╭─ The records

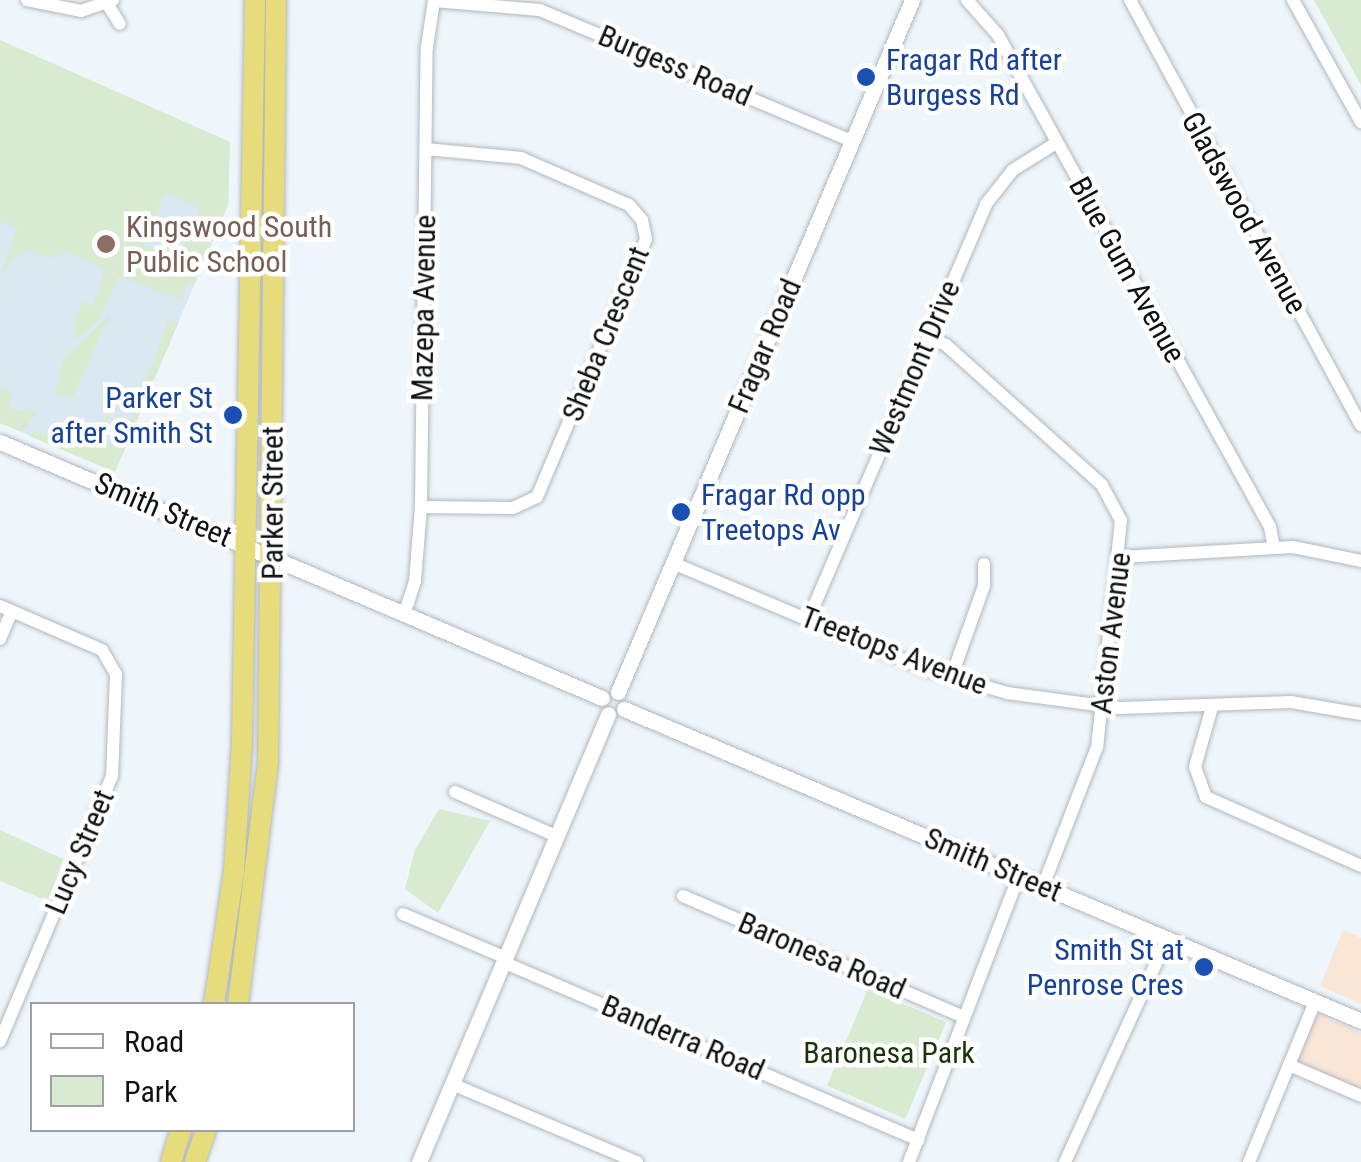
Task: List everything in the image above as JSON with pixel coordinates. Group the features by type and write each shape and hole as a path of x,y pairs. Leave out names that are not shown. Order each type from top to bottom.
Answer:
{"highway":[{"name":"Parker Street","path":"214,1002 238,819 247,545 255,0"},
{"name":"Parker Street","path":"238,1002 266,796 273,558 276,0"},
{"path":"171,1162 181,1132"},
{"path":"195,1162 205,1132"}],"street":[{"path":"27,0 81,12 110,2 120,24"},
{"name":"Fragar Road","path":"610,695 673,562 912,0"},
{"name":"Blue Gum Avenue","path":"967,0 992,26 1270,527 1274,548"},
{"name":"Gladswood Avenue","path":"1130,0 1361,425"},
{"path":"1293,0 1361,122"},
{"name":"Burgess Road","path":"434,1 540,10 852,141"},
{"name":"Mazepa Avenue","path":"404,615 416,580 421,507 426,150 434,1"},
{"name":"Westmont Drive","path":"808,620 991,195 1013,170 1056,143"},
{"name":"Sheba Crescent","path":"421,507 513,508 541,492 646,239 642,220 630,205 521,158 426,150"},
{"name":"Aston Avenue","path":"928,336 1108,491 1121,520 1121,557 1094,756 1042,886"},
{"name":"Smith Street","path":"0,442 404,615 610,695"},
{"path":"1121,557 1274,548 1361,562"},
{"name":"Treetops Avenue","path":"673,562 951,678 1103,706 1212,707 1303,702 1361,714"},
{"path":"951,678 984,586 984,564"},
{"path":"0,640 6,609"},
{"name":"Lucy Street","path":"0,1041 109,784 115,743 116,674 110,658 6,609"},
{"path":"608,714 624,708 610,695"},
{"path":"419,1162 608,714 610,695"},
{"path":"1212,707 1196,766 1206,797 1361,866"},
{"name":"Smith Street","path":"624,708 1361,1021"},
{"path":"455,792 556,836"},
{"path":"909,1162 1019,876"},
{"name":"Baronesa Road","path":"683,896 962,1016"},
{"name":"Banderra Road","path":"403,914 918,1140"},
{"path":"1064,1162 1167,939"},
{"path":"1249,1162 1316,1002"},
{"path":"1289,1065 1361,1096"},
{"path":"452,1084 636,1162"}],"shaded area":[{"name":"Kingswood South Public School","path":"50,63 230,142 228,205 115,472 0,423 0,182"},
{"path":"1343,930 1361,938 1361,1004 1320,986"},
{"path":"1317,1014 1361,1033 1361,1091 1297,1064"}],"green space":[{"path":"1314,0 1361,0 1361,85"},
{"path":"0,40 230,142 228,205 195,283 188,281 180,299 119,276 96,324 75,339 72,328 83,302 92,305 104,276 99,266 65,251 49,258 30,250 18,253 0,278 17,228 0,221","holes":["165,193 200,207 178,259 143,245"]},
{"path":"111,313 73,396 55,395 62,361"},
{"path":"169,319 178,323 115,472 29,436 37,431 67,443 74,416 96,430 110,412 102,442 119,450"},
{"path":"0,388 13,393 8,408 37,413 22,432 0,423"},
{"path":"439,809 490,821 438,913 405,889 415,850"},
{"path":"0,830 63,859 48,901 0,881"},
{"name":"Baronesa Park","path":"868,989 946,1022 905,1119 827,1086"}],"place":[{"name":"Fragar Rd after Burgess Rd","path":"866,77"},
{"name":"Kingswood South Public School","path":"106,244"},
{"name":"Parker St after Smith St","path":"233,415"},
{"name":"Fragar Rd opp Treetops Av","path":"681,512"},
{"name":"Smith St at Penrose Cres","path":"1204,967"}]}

╰─

• _Work to complete_: The answer must match the entries above line for line, with the pictures dropped.

• _Answer for this exercise_:
Task: List everything in the image above as JSON with pixel coordinates. Group the features by type and write each shape and hole as a path of x,y pairs. Leave out names that are not shown. Order each type from top to bottom.
Answer:
{"highway":[{"name":"Parker Street","path":"214,1002 238,819 247,545 255,0"},
{"name":"Parker Street","path":"238,1002 266,796 273,558 276,0"},
{"path":"171,1162 181,1132"},
{"path":"195,1162 205,1132"}],"street":[{"path":"27,0 81,12 110,2 120,24"},
{"name":"Fragar Road","path":"610,695 673,562 912,0"},
{"name":"Blue Gum Avenue","path":"967,0 992,26 1270,527 1274,548"},
{"name":"Gladswood Avenue","path":"1130,0 1361,425"},
{"path":"1293,0 1361,122"},
{"name":"Burgess Road","path":"434,1 540,10 852,141"},
{"name":"Mazepa Avenue","path":"404,615 416,580 421,507 426,150 434,1"},
{"name":"Westmont Drive","path":"808,620 991,195 1013,170 1056,143"},
{"name":"Sheba Crescent","path":"421,507 513,508 541,492 646,239 642,220 630,205 521,158 426,150"},
{"name":"Aston Avenue","path":"928,336 1108,491 1121,520 1121,557 1094,756 1042,886"},
{"name":"Smith Street","path":"0,442 404,615 610,695"},
{"path":"1121,557 1274,548 1361,562"},
{"name":"Treetops Avenue","path":"673,562 951,678 1103,706 1212,707 1303,702 1361,714"},
{"path":"951,678 984,586 984,564"},
{"path":"0,640 6,609"},
{"name":"Lucy Street","path":"0,1041 109,784 115,743 116,674 110,658 6,609"},
{"path":"608,714 624,708 610,695"},
{"path":"419,1162 608,714 610,695"},
{"path":"1212,707 1196,766 1206,797 1361,866"},
{"name":"Smith Street","path":"624,708 1361,1021"},
{"path":"455,792 556,836"},
{"path":"909,1162 1019,876"},
{"name":"Baronesa Road","path":"683,896 962,1016"},
{"name":"Banderra Road","path":"403,914 918,1140"},
{"path":"1064,1162 1167,939"},
{"path":"1249,1162 1316,1002"},
{"path":"1289,1065 1361,1096"},
{"path":"452,1084 636,1162"}],"shaded area":[{"name":"Kingswood South Public School","path":"50,63 230,142 228,205 115,472 0,423 0,182"},
{"path":"1343,930 1361,938 1361,1004 1320,986"},
{"path":"1317,1014 1361,1033 1361,1091 1297,1064"}],"green space":[{"path":"1314,0 1361,0 1361,85"},
{"path":"0,40 230,142 228,205 195,283 188,281 180,299 119,276 96,324 75,339 72,328 83,302 92,305 104,276 99,266 65,251 49,258 30,250 18,253 0,278 17,228 0,221","holes":["165,193 200,207 178,259 143,245"]},
{"path":"111,313 73,396 55,395 62,361"},
{"path":"169,319 178,323 115,472 29,436 37,431 67,443 74,416 96,430 110,412 102,442 119,450"},
{"path":"0,388 13,393 8,408 37,413 22,432 0,423"},
{"path":"439,809 490,821 438,913 405,889 415,850"},
{"path":"0,830 63,859 48,901 0,881"},
{"name":"Baronesa Park","path":"868,989 946,1022 905,1119 827,1086"}],"place":[{"name":"Fragar Rd after Burgess Rd","path":"866,77"},
{"name":"Kingswood South Public School","path":"106,244"},
{"name":"Parker St after Smith St","path":"233,415"},
{"name":"Fragar Rd opp Treetops Av","path":"681,512"},
{"name":"Smith St at Penrose Cres","path":"1204,967"}]}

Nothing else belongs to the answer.